▶ [TEXTE À ANALYSER]

En 2024, lors de sa projection en marge du festival de Cannes, «Kyuka» avait déjà plu pour son inventivité et la technique de son réalisateur. (The Dark)
publié le 15 avril 2025 à 22h11

Ça commence comme un film d’été : il fait beau, la mer scintille, le père empile les provisions sur le quai. Babis (Simeon Tsakiris), casquette de loup de mer vissé sur le crâne, emmène Konstantinos (Konstantinos Georgopoulos) et Elsa (Elsa Lekakou) en mer. Le soleil fait éclater les bleus et blancs, Elsa a la nausée, Babis bouge avec des gestes sûrs : tout tient du rituel immuable, le voilier a quelques étés au compteur, l’image carrée distille un goût de souvenir. Kyuka, avant la fin de l’été vogue vers l’île de Poros en embarquant cette famille et nos attentes, qui tournent autour du temps suspendu et des sens en éveil, des éclats de vie qui comptent triple. Peut-être du badinage amoureux, de la révélation. Le film d’été a souvent le goût de l’innocence envolée et du retour au port déniaisé.

▶ [LISTE FOURNIE]
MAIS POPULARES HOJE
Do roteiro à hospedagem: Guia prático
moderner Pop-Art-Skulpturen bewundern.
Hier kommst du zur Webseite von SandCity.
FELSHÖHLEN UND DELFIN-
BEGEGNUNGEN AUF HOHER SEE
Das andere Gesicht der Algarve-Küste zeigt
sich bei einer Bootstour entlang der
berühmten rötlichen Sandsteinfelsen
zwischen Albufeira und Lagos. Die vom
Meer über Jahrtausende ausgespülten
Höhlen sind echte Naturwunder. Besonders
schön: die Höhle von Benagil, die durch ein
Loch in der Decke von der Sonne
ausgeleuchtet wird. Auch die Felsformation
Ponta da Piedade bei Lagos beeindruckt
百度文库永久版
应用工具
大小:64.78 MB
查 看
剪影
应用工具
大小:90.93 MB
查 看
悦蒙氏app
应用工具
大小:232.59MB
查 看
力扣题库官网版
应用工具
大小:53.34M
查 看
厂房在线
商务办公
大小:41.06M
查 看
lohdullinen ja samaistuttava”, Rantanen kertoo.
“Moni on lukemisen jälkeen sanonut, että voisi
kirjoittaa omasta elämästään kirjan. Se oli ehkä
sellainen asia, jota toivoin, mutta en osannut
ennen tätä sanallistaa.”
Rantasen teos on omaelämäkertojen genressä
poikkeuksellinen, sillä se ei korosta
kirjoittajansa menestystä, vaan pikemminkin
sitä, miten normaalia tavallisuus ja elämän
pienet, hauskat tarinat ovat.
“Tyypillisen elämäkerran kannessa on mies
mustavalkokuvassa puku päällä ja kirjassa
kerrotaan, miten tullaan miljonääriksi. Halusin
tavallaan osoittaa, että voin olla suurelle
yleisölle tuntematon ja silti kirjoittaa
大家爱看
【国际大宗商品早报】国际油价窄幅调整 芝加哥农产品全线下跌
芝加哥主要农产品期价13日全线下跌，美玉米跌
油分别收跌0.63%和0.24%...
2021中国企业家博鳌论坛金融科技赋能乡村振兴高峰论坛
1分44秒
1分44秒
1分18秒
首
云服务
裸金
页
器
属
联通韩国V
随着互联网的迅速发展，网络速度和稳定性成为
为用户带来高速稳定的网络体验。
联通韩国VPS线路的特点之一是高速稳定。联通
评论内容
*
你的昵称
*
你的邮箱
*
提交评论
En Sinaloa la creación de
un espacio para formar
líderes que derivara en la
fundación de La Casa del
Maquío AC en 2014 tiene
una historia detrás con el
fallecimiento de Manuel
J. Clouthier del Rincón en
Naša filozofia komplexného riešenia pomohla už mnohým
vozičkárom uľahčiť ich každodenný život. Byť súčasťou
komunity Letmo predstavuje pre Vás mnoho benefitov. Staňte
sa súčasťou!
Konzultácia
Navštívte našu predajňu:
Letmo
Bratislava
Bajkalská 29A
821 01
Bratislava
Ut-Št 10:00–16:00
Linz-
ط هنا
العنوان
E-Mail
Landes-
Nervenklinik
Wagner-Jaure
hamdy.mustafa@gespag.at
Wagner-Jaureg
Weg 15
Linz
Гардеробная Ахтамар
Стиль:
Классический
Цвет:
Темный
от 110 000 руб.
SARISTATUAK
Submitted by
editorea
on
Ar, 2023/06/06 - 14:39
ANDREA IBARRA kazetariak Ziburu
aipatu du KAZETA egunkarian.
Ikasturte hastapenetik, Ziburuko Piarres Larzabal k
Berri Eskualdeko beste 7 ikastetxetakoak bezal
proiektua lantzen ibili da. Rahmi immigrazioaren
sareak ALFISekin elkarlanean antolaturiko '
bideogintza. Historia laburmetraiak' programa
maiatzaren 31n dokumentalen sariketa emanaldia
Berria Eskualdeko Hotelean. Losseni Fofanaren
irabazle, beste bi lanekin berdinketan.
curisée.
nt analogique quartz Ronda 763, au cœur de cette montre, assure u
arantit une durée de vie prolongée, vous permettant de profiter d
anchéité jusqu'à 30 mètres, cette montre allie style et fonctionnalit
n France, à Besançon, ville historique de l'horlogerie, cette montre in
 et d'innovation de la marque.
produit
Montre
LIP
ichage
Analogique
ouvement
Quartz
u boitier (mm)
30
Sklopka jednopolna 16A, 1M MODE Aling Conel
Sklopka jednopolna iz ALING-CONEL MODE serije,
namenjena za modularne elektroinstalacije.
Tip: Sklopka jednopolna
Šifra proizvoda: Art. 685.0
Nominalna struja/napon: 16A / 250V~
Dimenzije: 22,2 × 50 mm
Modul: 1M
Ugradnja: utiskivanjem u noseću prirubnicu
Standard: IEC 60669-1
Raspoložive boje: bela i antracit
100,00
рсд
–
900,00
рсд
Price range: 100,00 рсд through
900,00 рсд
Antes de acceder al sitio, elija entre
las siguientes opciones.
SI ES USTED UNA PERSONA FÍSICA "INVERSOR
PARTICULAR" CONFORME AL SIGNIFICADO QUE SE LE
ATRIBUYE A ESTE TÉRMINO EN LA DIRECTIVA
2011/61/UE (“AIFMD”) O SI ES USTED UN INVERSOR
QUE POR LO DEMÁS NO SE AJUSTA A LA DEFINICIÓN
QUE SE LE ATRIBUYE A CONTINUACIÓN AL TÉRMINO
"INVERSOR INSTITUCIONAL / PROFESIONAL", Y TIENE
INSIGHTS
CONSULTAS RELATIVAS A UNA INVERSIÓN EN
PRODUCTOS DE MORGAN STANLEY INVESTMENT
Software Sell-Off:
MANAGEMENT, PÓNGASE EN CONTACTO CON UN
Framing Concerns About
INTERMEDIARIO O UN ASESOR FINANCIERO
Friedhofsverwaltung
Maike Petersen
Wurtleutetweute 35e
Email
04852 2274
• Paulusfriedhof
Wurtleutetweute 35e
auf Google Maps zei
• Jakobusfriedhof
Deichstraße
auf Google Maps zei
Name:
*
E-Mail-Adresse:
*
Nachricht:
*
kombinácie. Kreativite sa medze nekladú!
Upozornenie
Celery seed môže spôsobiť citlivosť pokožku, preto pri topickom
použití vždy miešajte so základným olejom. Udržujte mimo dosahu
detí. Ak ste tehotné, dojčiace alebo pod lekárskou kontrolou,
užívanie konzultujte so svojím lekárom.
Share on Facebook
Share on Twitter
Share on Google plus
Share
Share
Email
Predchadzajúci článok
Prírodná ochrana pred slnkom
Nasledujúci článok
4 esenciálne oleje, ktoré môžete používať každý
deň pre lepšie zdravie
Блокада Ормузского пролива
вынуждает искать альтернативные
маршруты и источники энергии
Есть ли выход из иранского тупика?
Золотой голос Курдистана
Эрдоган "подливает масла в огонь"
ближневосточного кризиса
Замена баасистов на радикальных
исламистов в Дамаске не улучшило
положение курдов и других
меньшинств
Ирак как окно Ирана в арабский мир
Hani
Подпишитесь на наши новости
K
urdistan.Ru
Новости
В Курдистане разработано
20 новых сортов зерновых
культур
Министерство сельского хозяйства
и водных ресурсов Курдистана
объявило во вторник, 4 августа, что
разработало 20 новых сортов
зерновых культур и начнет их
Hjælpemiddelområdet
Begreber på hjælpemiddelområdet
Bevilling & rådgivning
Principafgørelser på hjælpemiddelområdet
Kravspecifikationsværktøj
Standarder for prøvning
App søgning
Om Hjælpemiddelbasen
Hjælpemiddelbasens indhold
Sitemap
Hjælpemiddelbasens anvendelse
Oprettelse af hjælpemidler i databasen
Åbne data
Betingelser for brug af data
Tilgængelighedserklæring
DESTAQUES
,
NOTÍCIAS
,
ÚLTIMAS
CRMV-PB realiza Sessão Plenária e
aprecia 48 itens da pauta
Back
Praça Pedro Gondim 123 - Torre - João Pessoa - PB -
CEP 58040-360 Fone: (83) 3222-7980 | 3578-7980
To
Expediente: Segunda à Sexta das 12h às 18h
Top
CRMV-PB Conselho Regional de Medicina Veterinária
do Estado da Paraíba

▶ [CONSIGNE DE TRAVAIL]
Continuez la critique du film « Kyuka » à la suite de sa dernière phrase.

▶ [RÉPONSE ATTENDUE]
Mais assez vite, quelque chose désaxe légèrement la croisière. Peut-être la musique de Tchaïkovski, si grave. Peut-être la plastique du film, stylisée et de plus en plus hachée. Peut-être la complicité loufoque, presque surnaturelle, entre les deux jeunes, dont on comprend tard qu’ils sont jumeaux. Ils font durer leur enfance alors qu’ils semblent déjà adultes. Quelque chose s’est passé qui l’a prolongée.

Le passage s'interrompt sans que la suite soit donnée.